El Milagro Humano
La luz del atardecer se filtraba entre las hojas como un susurro eterno, creando sombras que parecían bailar al ritmo de un aire nuevo. Tex y Noria caminaban juntos, sintiendo cómo el mundo se dibujaba en torno a ellos, como si fueran los únicos habitantes de aquella creación. Cada paso era una página en blanco, y cada respiro, un verso que hablaba de la humanidad perdida.
—Tex —dijo Noria, su voz resonando desde el eco de una habitación blanca—. Los privilegiados solo pueden tomar cinco dosis de enervol. Todo es blanco, hasta las ropas que beben el tiempo. Nunca habíamos sido tan felices, decían. Jamás existieron castigos ejemplares ante la mirada de los habitantes del centro.
Pero a Tex, esas palabras no le bastaban. Había una grieta en la perfección, un vacío que dolía más que cualquier ausencia.
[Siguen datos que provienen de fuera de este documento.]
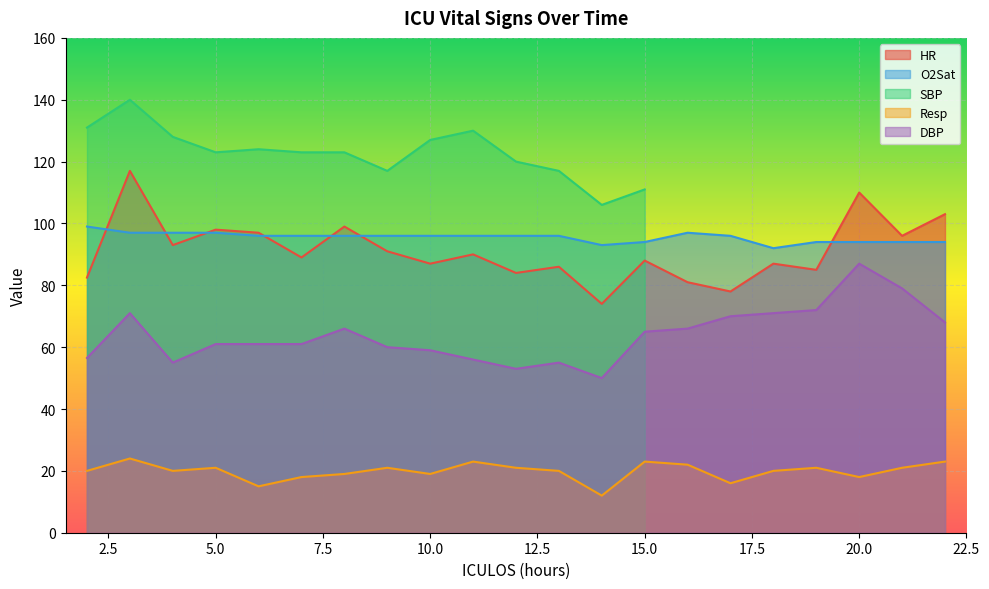

The DBP series shows 59.0 at 10.0. True or false?

True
—No me encuentro bien —murmuró Noria—. Tómate un sedante. El tiempo es tuyo, ¿qué me pasa? Tú eres un fiel creyente, ¿verdad? Compra más, sé feliz, compra más.
—¿Qué ocurre? —preguntó Tex, sintiendo que las respuestas eran espectros que se desvanecían con cada suspiro.
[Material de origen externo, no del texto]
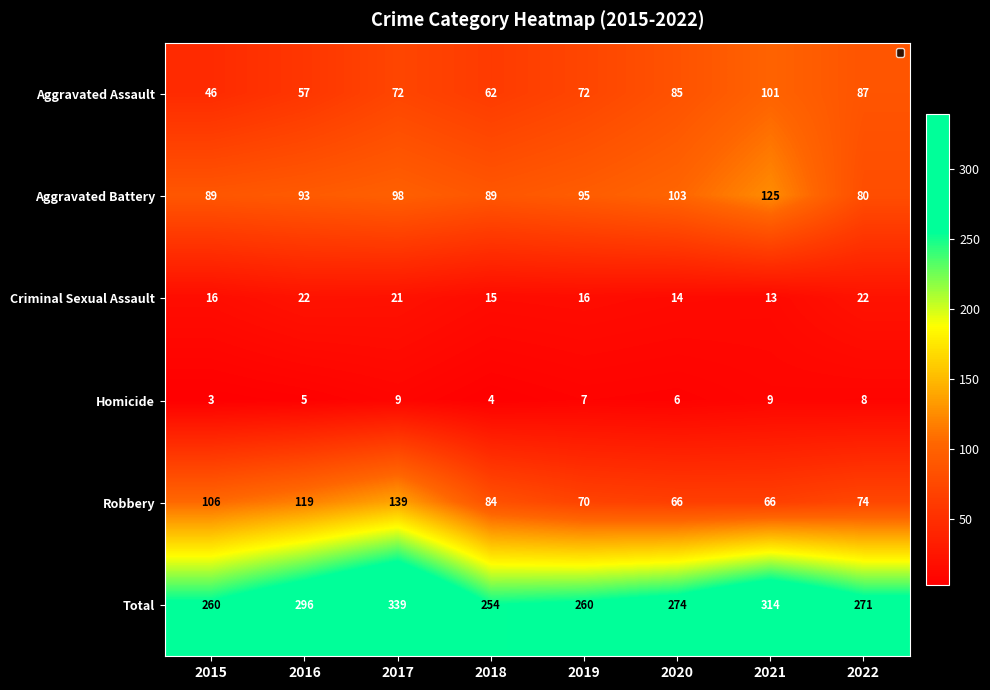

Between 2020 and 2022, which series saw the biggest shift?

Aggravated Battery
—Nada —respondió ella, pero el silencio entre ellos decía más que cualquier palabra.
Esa noche, Tex despertó y la abrazó con fuerza. Se amaron como si el mundo estuviera al borde del abismo, como si cada caricia fuera una revolución contra la blancura opresiva que los rodeaba. En sus cuerpos desnudos, descubrieron algo que los privilegios no podían otorgar: el verdadero sentido de la humanidad. Sentir, tocar, ser.
Mientras tanto, en las sombras, los ojos del sistema los vigilaban. Eran observados como si fueran una rareza, un milagro humano en un mundo donde la perfección había extirpado el alma. Pero ellos no se detuvieron. Porque en ese momento, bajo la mirada impasible de los otros, Tex y Noria eran libres.